There are a couple of obvious cases where random forests will struggle:

  • Sparsity - When the data are very sparse, it's very plausible that for some node, the bootstrapped sample and the random subset of features will collaborate to produce an invariant feature space. There's no productive split to be had, so it's unlikely that the children of this node will be at all helpful. XGBoost can do better in this context.

  • Data are not axis-aligned - Suppose that there is a diagonal decision boundary in the space of two features, $x_1$ and $x_2$. Even if this is the only relevant dimension to your data, it will take an ordinary random forest model many splits to describe that diagonal boundary. This is because each split is oriented perpendicular to the axis of either $x_1$ or $x_2$. (This should be intuitive because an ordinary random forest model is making splits of the form $x_1>4$.) Rotation forest, which performs a PCA projection on the subset of features selected for each split, can be used to overcome this: the projections into an orthogonal basis will, in principle, reduce the influence of the axis-aligned property because the splits will no longer be axis-aligned in the original basis.

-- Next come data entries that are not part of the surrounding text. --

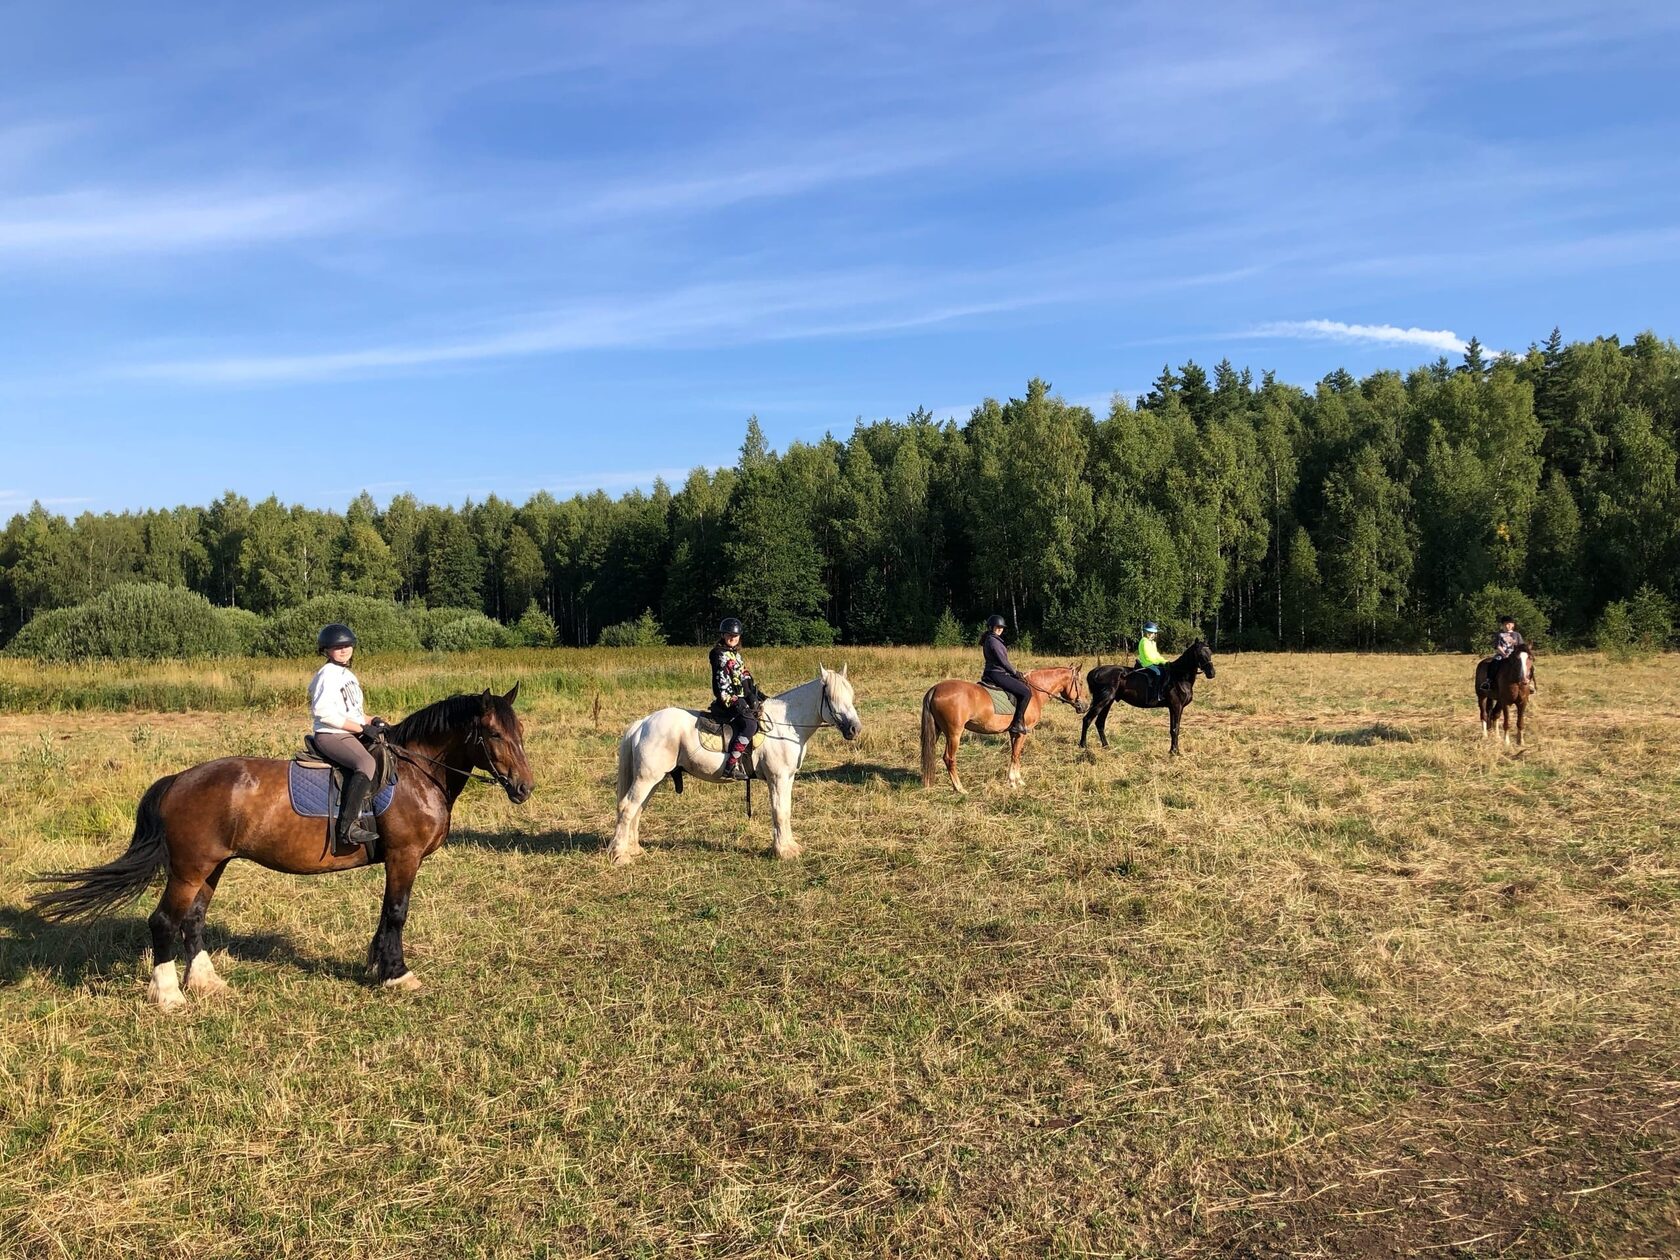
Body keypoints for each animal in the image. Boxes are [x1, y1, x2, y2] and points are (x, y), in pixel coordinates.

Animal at [31, 685, 530, 1014]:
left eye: (519, 730)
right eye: (494, 735)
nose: (524, 788)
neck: (416, 773)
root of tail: (178, 780)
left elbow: (386, 913)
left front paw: (376, 964)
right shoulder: (403, 857)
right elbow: (396, 912)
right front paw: (396, 973)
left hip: (212, 866)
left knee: (194, 919)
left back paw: (207, 983)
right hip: (190, 868)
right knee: (164, 922)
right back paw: (169, 996)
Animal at [611, 665, 860, 866]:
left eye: (851, 695)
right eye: (831, 697)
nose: (854, 729)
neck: (787, 725)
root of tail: (643, 723)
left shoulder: (787, 778)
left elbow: (786, 811)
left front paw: (790, 846)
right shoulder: (777, 778)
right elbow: (779, 812)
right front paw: (783, 852)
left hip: (654, 779)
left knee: (638, 809)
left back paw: (634, 849)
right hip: (647, 778)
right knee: (627, 807)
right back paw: (620, 855)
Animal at [920, 665, 1088, 792]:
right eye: (1080, 683)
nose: (1085, 706)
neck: (1034, 692)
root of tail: (935, 688)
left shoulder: (1014, 732)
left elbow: (1014, 754)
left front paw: (1015, 780)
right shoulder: (1022, 733)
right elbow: (1017, 754)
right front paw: (1014, 782)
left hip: (938, 731)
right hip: (954, 734)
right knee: (949, 758)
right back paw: (960, 788)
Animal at [1081, 641, 1216, 759]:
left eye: (1210, 652)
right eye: (1199, 654)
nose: (1211, 673)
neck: (1179, 677)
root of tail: (1095, 672)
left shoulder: (1175, 708)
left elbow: (1173, 729)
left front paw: (1172, 751)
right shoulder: (1176, 706)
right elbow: (1175, 729)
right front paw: (1175, 752)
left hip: (1108, 702)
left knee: (1100, 723)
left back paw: (1106, 746)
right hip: (1102, 700)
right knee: (1087, 719)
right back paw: (1083, 746)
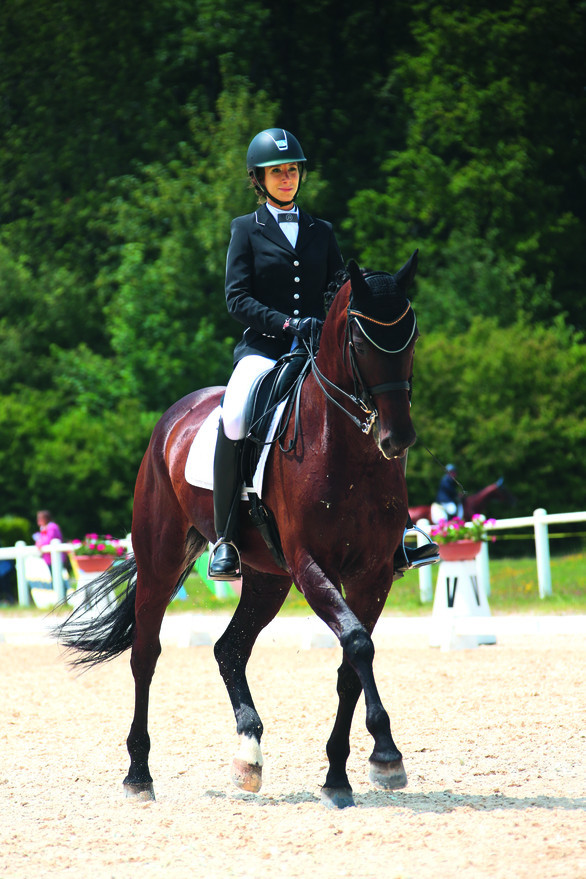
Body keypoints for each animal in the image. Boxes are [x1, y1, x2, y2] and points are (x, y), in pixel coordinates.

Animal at [57, 253, 420, 812]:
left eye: (411, 337)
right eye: (361, 343)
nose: (396, 438)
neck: (342, 448)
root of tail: (175, 416)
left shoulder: (373, 572)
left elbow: (349, 664)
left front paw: (338, 776)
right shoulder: (310, 565)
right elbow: (358, 645)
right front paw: (385, 755)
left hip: (267, 576)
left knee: (229, 648)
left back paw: (249, 755)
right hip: (163, 561)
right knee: (145, 655)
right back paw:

    This image provides another example of how axis-aligned splits influence random forest decisions. The decision boundary is a circle at the origin, but note that this particular random forest model draws a box to approximate the circle. There are a number of things one could do to improve this boundary; the simplest include gathering more data and building more trees. enter image description here

  • Random forests basically only work on tabular data, i.e. there is not a strong, qualitatively important relationship among the features in the sense of the data being an image, or the observations being networked together on a graph. These structures are typically not well-approximated by many rectangular partitions. If your data live in a time series, or are a series of images, or live on a graph, or have some other obvious structure, the random forest will have a very hard time recognizing that. I have no doubt that researchers have developed variations on the method to attempt to accommodate these situations, but a vanilla random forest won't necessarily pick up on these structures in a helpful way. The good news is that you typically know when this is the case, i.e. you know you have images, a time-series or a graph to work with, so you can immediately apply a method more appropriate to that type of data.